#### [SOURCE EXTRACT]
==*==

The Last Days of Disco, from director Whit Stillman, is a cleverly comic look at the early 1980’s Manhattan party scene from the vantage point of the late nineties. At the center of the film’s roundelay of revelers are the icy Charlotte (Kate Bekinsale) and the demure Alice (Chloe Sevigny), by day toiling as publishing house assistants and by night looking for romance and entertainment at a Studio 54-like club. Brimming with Stillman’s trademark dry humor, The Last Days of Disco is an affectionate yet unsentimental look at the end of an era.
The Last Days of Disco is Whit Stillman’s (Metropolitan, Damsels in Distress) dry and scathing look at the turn-of-the-decade nightlife. Disco is the music of choice or as the title implies, the last days of disco – yet our compatriots don’t have an inkling that it’s coming to end. Why would they? They’re so self-absorbed about their routine and mundane lives to care about anything that’s going on around them. As previously stated, Charlotte (Beckinsale) and Alice (Sevigny) are friends (if you can even call them actual friends) who work at the same publishing house as assistant who dream of climbing the corporate ladder to juicy assistant editors.
That’s what they do during the day, but by night they put on their fabulous, but transitional outfits (new decade and all, this is the very early 80’s) and head off to the club. Since they’re both hot enough to get in as they are there won’t be any need to wait in line or tip the doormen to get in. They get in just by looking the way they do. We can’t say the same of some of the folks waiting line. Once inside they’re taken away by the glamor, sounds, alcohol, and the trivial. Rinse and repeat.
Don’t get me wrong, there is nothing wrong with a “rinse and repeat” type of film if done right. I’d say that Stillman has succeeded in creating a largely vapid world of uninteresting but very interesting characters. Sure they muse about everything and nothing at all, but this was during the rise of the “yuppy.” Young and successful professionals who lived for every excess that their money could buy, whether they needed it or not. It was all about being seen and talked about. This was also at the beginning of the decade, so there was a bit of breathing room.

==*==

#### [GIVEN ENTRIES]
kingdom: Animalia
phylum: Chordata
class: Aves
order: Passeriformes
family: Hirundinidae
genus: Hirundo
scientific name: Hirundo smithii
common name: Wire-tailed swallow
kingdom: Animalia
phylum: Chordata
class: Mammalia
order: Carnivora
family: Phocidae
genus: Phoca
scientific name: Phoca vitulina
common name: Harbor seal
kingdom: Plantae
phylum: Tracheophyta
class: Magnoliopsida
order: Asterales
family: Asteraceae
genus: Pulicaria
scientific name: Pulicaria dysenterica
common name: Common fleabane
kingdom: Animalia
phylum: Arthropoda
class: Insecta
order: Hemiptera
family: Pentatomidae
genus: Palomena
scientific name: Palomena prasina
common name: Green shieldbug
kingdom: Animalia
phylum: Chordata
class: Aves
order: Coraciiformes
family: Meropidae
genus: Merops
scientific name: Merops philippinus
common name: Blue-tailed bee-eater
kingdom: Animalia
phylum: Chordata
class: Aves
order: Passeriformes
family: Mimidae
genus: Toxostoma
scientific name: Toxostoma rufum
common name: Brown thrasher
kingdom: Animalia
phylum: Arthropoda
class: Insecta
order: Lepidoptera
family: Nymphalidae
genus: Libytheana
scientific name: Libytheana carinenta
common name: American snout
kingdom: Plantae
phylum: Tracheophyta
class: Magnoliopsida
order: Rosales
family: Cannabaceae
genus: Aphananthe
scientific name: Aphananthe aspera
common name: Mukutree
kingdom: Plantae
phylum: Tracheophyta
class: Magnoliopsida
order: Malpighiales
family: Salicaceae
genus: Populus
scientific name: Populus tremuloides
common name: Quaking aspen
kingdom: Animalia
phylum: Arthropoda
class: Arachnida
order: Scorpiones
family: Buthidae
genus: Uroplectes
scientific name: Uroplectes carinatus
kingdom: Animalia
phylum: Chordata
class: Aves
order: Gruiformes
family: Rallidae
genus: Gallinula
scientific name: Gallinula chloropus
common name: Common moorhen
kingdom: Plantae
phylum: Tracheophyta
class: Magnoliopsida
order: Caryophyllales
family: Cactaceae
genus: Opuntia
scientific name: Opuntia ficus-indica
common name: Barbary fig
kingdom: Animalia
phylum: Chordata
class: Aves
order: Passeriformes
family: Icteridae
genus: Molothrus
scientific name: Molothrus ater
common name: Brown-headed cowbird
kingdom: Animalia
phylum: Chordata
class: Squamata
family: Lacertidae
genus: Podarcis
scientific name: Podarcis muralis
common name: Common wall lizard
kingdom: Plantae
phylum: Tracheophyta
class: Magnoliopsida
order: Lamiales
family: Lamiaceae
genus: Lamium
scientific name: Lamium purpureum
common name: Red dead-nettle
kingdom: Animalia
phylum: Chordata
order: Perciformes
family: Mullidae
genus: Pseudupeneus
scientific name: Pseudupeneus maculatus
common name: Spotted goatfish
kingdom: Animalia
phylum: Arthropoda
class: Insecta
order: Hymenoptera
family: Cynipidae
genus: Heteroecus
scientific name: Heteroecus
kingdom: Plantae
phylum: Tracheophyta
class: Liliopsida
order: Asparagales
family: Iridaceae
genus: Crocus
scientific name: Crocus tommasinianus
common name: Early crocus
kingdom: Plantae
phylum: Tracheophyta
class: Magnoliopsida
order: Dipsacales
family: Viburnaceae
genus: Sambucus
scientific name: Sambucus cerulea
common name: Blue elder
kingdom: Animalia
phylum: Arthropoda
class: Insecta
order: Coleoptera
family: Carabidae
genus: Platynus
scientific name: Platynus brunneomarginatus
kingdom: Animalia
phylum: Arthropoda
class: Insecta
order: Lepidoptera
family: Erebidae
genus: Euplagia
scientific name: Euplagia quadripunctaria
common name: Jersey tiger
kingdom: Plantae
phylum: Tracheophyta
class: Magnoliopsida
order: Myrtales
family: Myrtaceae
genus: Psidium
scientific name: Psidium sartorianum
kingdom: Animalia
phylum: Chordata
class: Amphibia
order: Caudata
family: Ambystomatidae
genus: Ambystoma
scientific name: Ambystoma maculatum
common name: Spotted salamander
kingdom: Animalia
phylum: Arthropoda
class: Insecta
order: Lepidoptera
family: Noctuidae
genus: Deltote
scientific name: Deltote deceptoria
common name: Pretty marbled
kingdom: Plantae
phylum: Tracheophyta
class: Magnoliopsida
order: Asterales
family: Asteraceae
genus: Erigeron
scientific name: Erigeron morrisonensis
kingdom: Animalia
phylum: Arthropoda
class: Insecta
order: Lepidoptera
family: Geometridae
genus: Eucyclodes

==*==

#### [JOB]
Return, word for word, the part of the film review above that lies between "The Last Days of Disco is Whit" and "juicy assistant editors.", inclusive.

#### [EXERCISE OUTPUT]
The Last Days of Disco is Whit Stillman’s (Metropolitan, Damsels in Distress) dry and scathing look at the turn-of-the-decade nightlife. Disco is the music of choice or as the title implies, the last days of disco – yet our compatriots don’t have an inkling that it’s coming to end. Why would they? They’re so self-absorbed about their routine and mundane lives to care about anything that’s going on around them. As previously stated, Charlotte (Beckinsale) and Alice (Sevigny) are friends (if you can even call them actual friends) who work at the same publishing house as assistant who dream of climbing the corporate ladder to juicy assistant editors.